+++ Data shown +++
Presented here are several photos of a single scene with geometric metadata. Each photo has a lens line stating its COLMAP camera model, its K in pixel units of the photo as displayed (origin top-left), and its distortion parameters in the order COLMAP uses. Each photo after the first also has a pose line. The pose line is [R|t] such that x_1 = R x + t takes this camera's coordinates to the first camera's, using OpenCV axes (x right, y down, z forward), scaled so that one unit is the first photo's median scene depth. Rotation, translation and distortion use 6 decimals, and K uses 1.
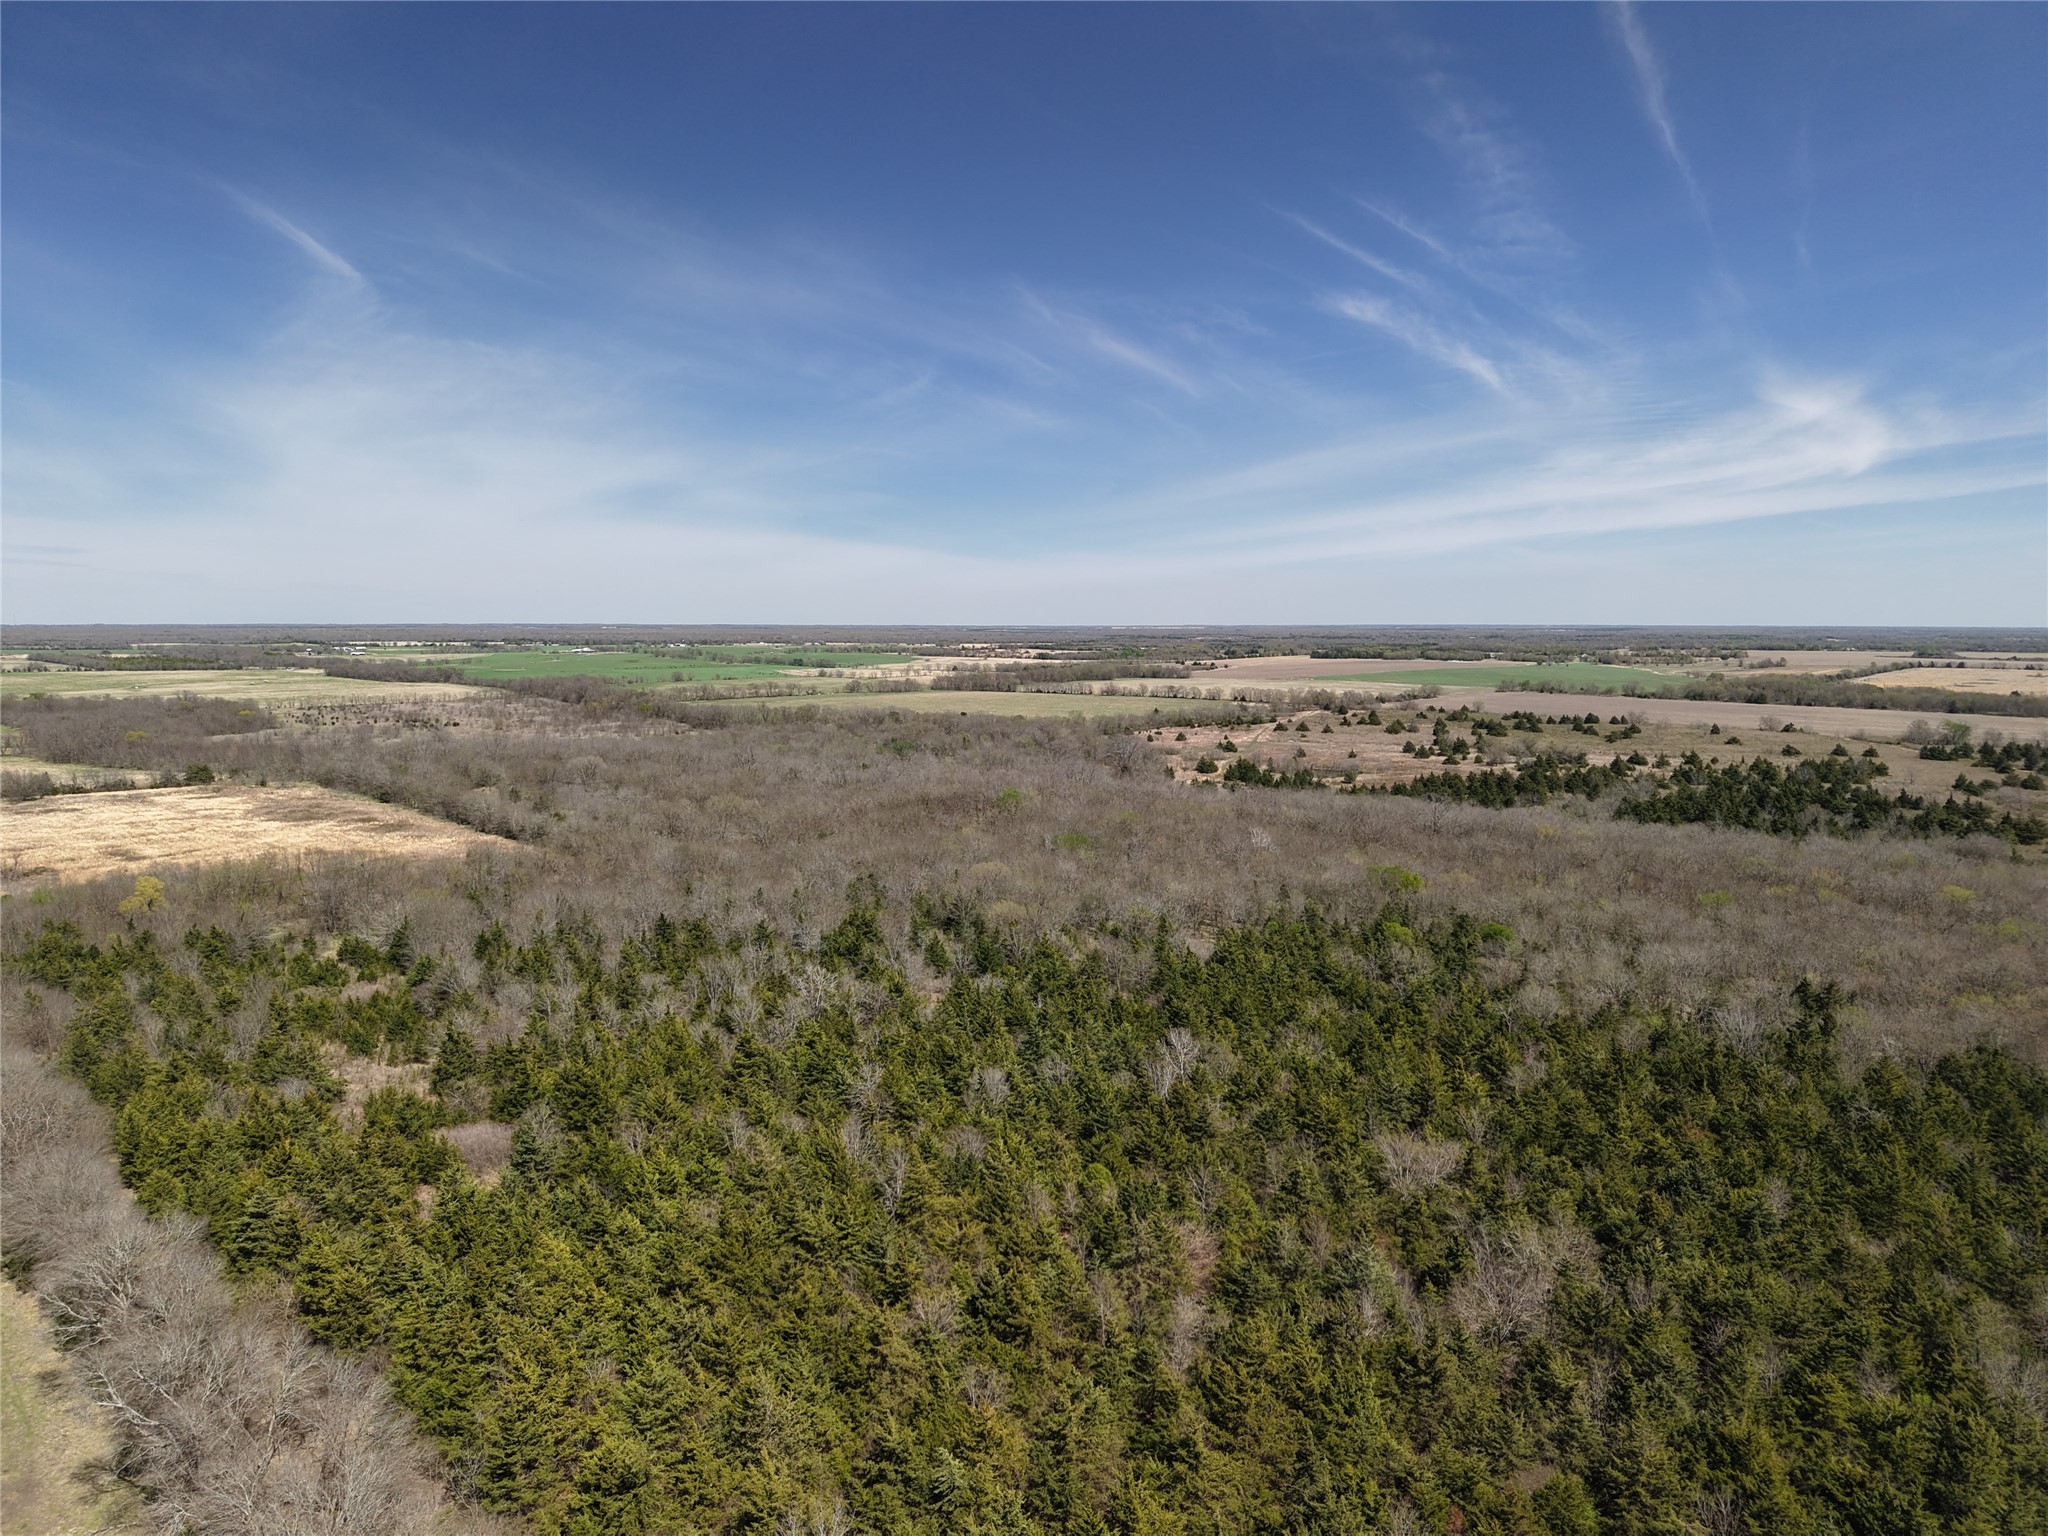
lens RADIAL K [[1370.0, 0, 1024.0], [0, 1370.0, 768.0], [0, 0, 1]] dist [0.008854, -0.002197]
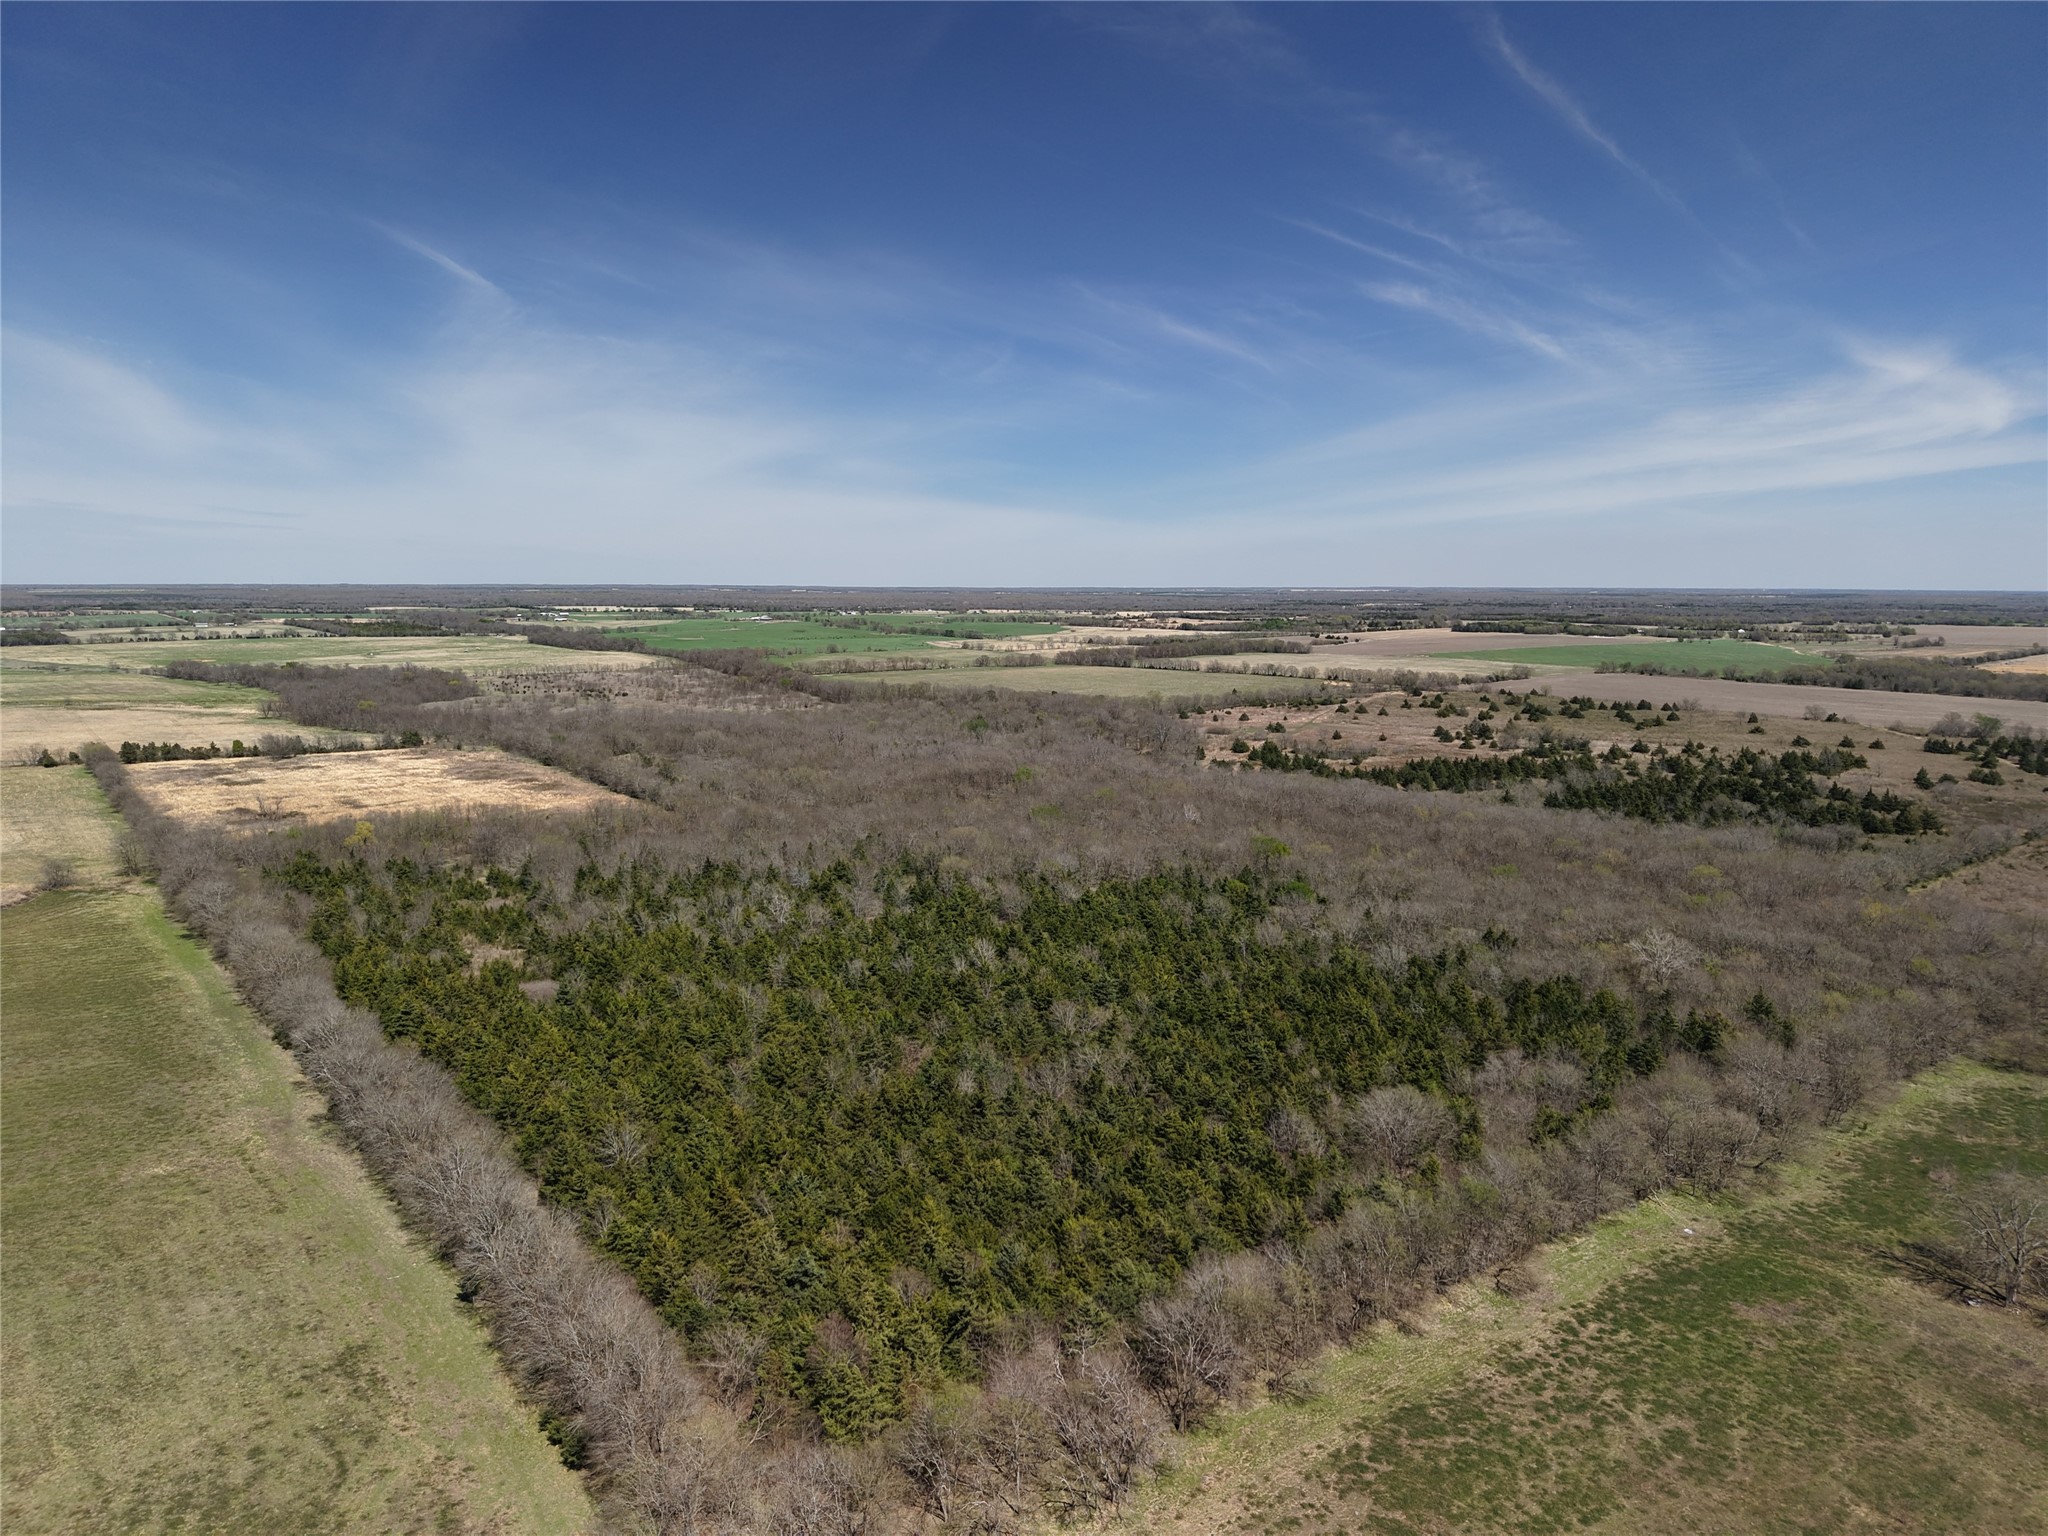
lens RADIAL K [[1377.3, 0, 996.9], [0, 1377.3, 768.0], [0, 0, 1]] dist [0.011103, -0.004416]
pose [[0.988615, 0.019687, -0.149174, 0.104828], [-0.015666, 0.999483, 0.028079, -0.012204], [0.149649, -0.025423, 0.988412, -0.146707]]
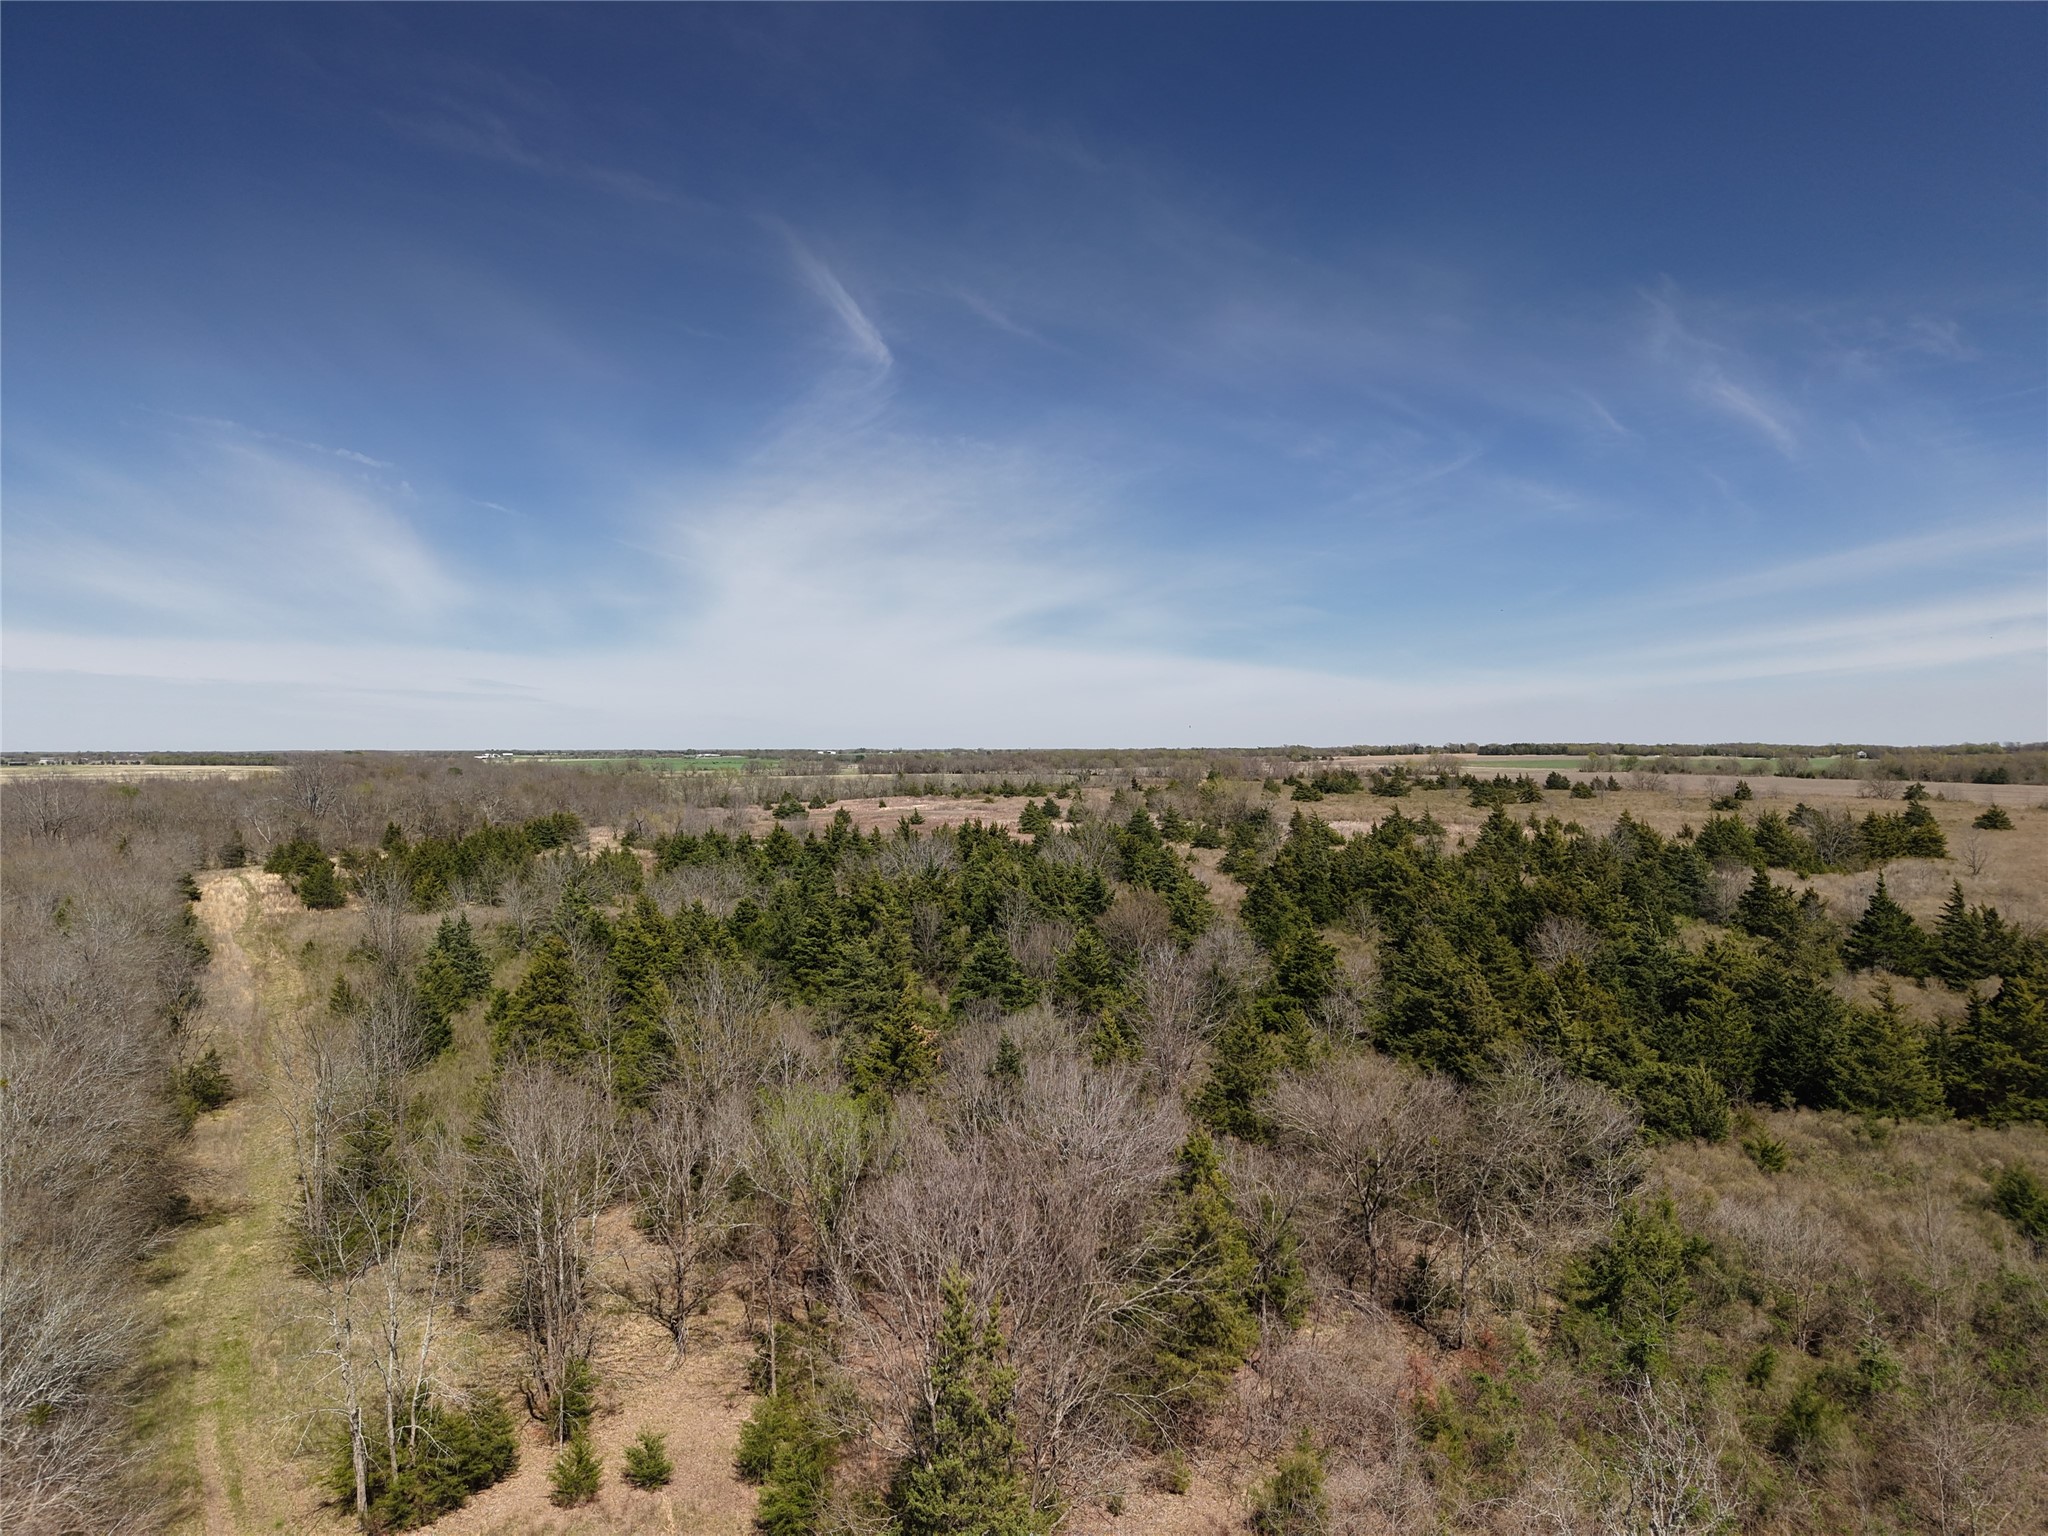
lens RADIAL K [[1370.0, 0, 1024.0], [0, 1370.0, 768.0], [0, 0, 1]] dist [0.008854, -0.002197]
pose [[0.972500, -0.002230, -0.232893, 0.416784], [-0.020406, 0.995293, -0.094737, 0.019037], [0.232008, 0.096884, 0.967877, 0.512187]]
+++
» To do
Pictures stay out; everything else in the records above gets copied exactly.

» Output of the exercise
Presented here are several photos of a single scene with geometric metadata. Each photo has a lens line stating its COLMAP camera model, its K in pixel units of the photo as displayed (origin top-left), and its distortion parameters in the order COLMAP uses. Each photo after the first also has a pose line. The pose line is [R|t] such that x_1 = R x + t takes this camera's coordinates to the first camera's, using OpenCV axes (x right, y down, z forward), scaled so that one unit is the first photo's median scene depth. Rotation, translation and distortion use 6 decimals, and K uses 1.
lens RADIAL K [[1370.0, 0, 1024.0], [0, 1370.0, 768.0], [0, 0, 1]] dist [0.008854, -0.002197]
lens RADIAL K [[1377.3, 0, 996.9], [0, 1377.3, 768.0], [0, 0, 1]] dist [0.011103, -0.004416]
pose [[0.988615, 0.019687, -0.149174, 0.104828], [-0.015666, 0.999483, 0.028079, -0.012204], [0.149649, -0.025423, 0.988412, -0.146707]]
lens RADIAL K [[1370.0, 0, 1024.0], [0, 1370.0, 768.0], [0, 0, 1]] dist [0.008854, -0.002197]
pose [[0.972500, -0.002230, -0.232893, 0.416784], [-0.020406, 0.995293, -0.094737, 0.019037], [0.232008, 0.096884, 0.967877, 0.512187]]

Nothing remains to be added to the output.